- Supplied material
----
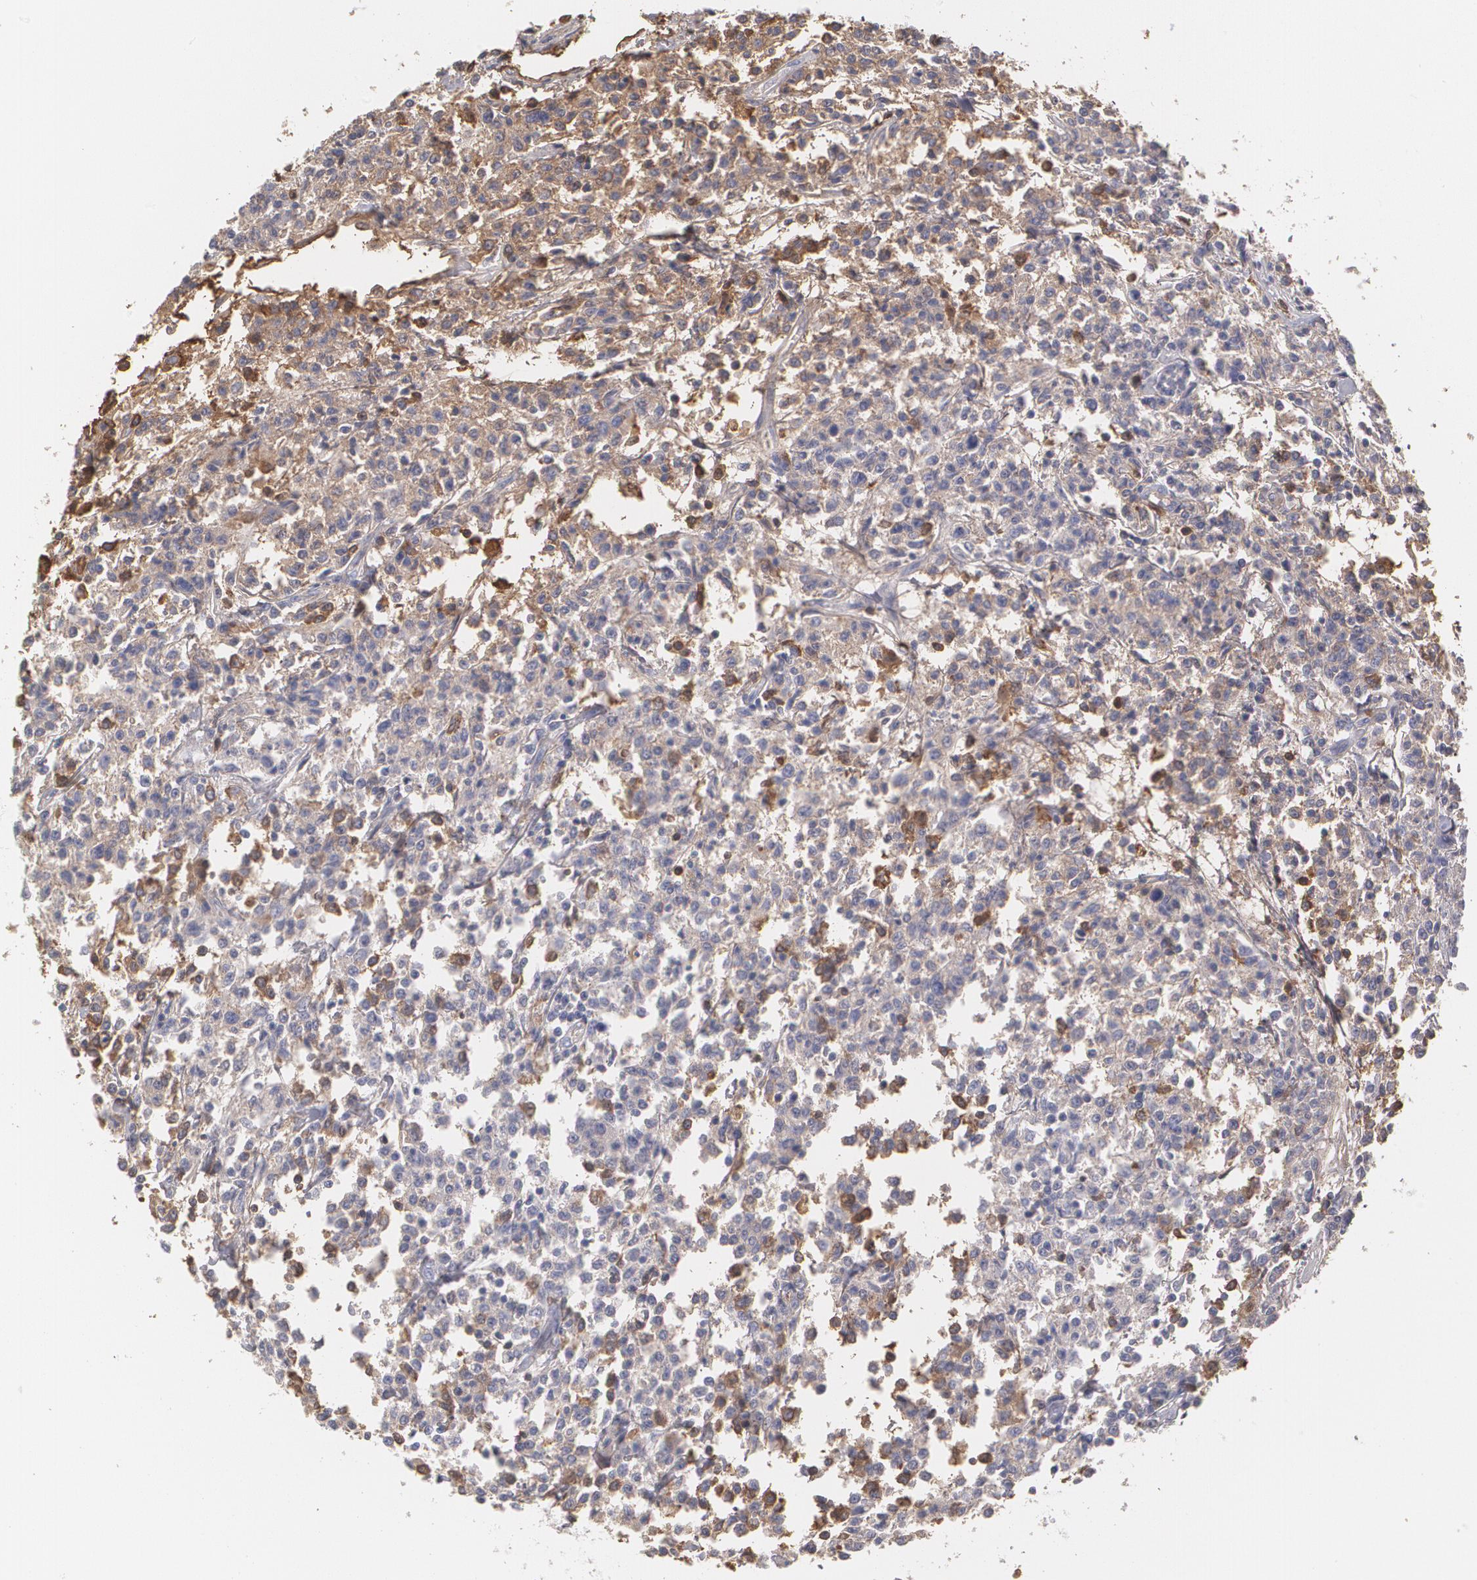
{"staining": {"intensity": "weak", "quantity": "<25%", "location": "cytoplasmic/membranous"}, "tissue": "lymphoma", "cell_type": "Tumor cells", "image_type": "cancer", "snomed": [{"axis": "morphology", "description": "Malignant lymphoma, non-Hodgkin's type, Low grade"}, {"axis": "topography", "description": "Small intestine"}], "caption": "Photomicrograph shows no protein staining in tumor cells of malignant lymphoma, non-Hodgkin's type (low-grade) tissue.", "gene": "SERPINA1", "patient": {"sex": "female", "age": 59}}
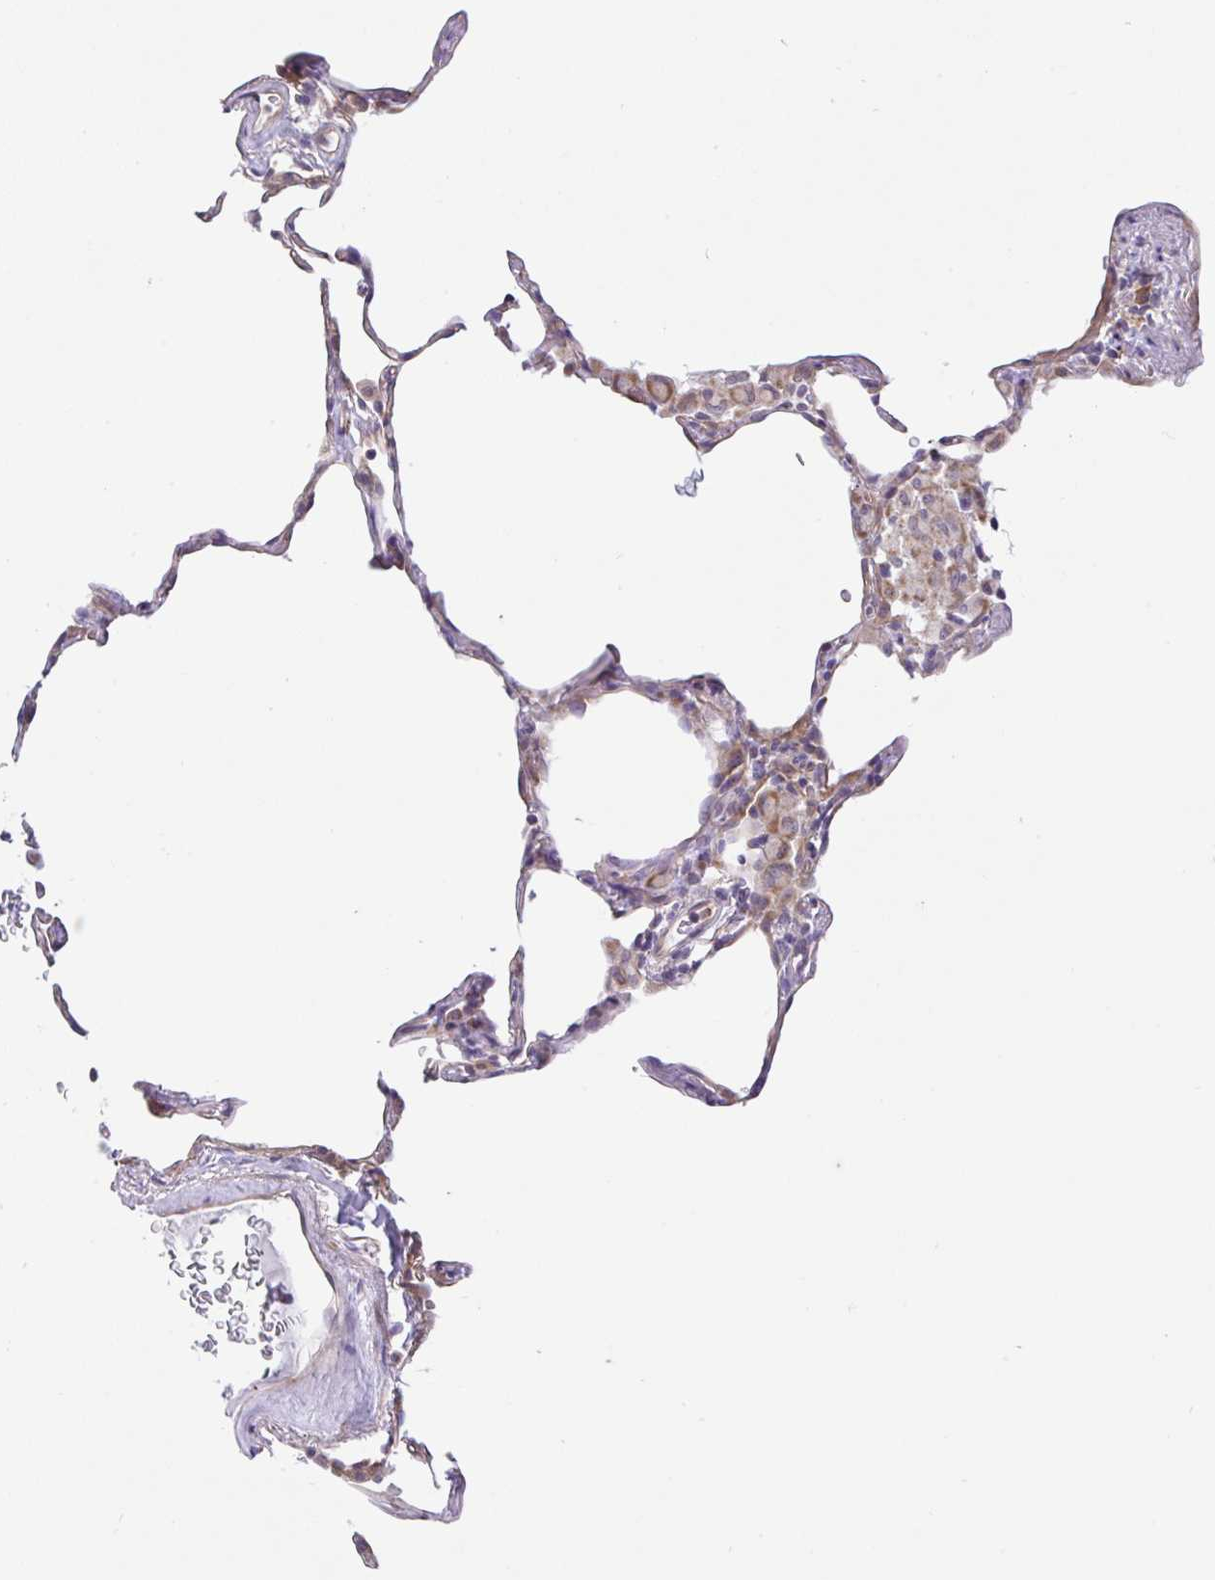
{"staining": {"intensity": "weak", "quantity": "<25%", "location": "cytoplasmic/membranous"}, "tissue": "lung", "cell_type": "Alveolar cells", "image_type": "normal", "snomed": [{"axis": "morphology", "description": "Normal tissue, NOS"}, {"axis": "topography", "description": "Lung"}], "caption": "There is no significant positivity in alveolar cells of lung. (Brightfield microscopy of DAB immunohistochemistry at high magnification).", "gene": "DLEU7", "patient": {"sex": "female", "age": 57}}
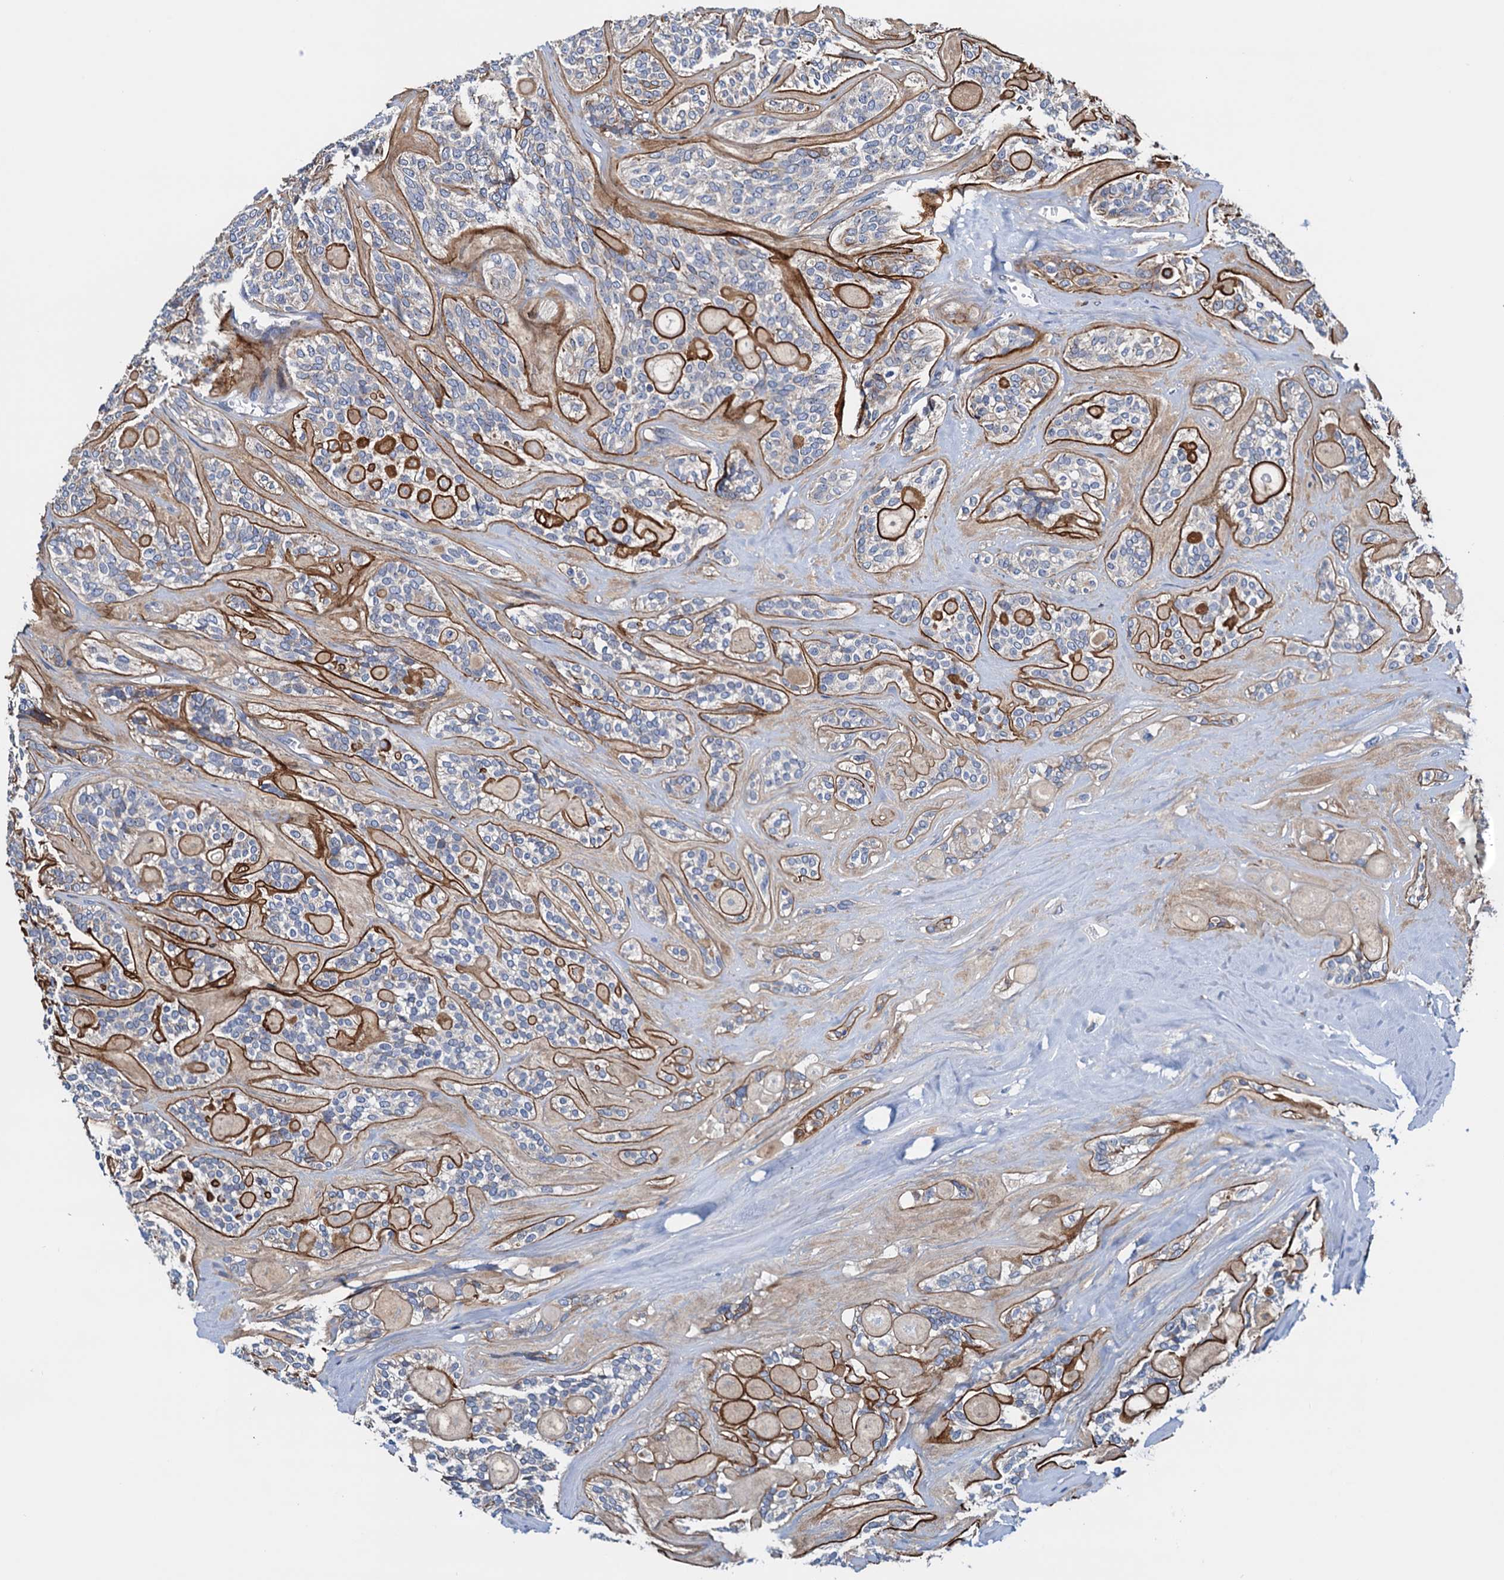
{"staining": {"intensity": "negative", "quantity": "none", "location": "none"}, "tissue": "head and neck cancer", "cell_type": "Tumor cells", "image_type": "cancer", "snomed": [{"axis": "morphology", "description": "Adenocarcinoma, NOS"}, {"axis": "topography", "description": "Head-Neck"}], "caption": "Tumor cells are negative for brown protein staining in head and neck adenocarcinoma. (DAB (3,3'-diaminobenzidine) immunohistochemistry (IHC) with hematoxylin counter stain).", "gene": "RASSF9", "patient": {"sex": "male", "age": 66}}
----
Your task is to reproduce all of the material exactly. The pictures stay out.

- Output
{"staining": {"intensity": "weak", "quantity": "<25%", "location": "cytoplasmic/membranous"}, "tissue": "lymphoma", "cell_type": "Tumor cells", "image_type": "cancer", "snomed": [{"axis": "morphology", "description": "Malignant lymphoma, non-Hodgkin's type, Low grade"}, {"axis": "topography", "description": "Small intestine"}], "caption": "Photomicrograph shows no protein staining in tumor cells of malignant lymphoma, non-Hodgkin's type (low-grade) tissue.", "gene": "SERPINA1", "patient": {"sex": "female", "age": 59}}
{"staining": {"intensity": "weak", "quantity": "<25%", "location": "cytoplasmic/membranous"}, "tissue": "lung", "cell_type": "Alveolar cells", "image_type": "normal", "snomed": [{"axis": "morphology", "description": "Normal tissue, NOS"}, {"axis": "topography", "description": "Lung"}], "caption": "There is no significant positivity in alveolar cells of lung. (Brightfield microscopy of DAB immunohistochemistry at high magnification).", "gene": "DLEU7", "patient": {"sex": "female", "age": 57}}
{"staining": {"intensity": "negative", "quantity": "none", "location": "none"}, "tissue": "head and neck cancer", "cell_type": "Tumor cells", "image_type": "cancer", "snomed": [{"axis": "morphology", "description": "Adenocarcinoma, NOS"}, {"axis": "topography", "description": "Head-Neck"}], "caption": "Tumor cells are negative for brown protein staining in head and neck adenocarcinoma. (DAB (3,3'-diaminobenzidine) immunohistochemistry (IHC) with hematoxylin counter stain).", "gene": "RASSF9", "patient": {"sex": "male", "age": 66}}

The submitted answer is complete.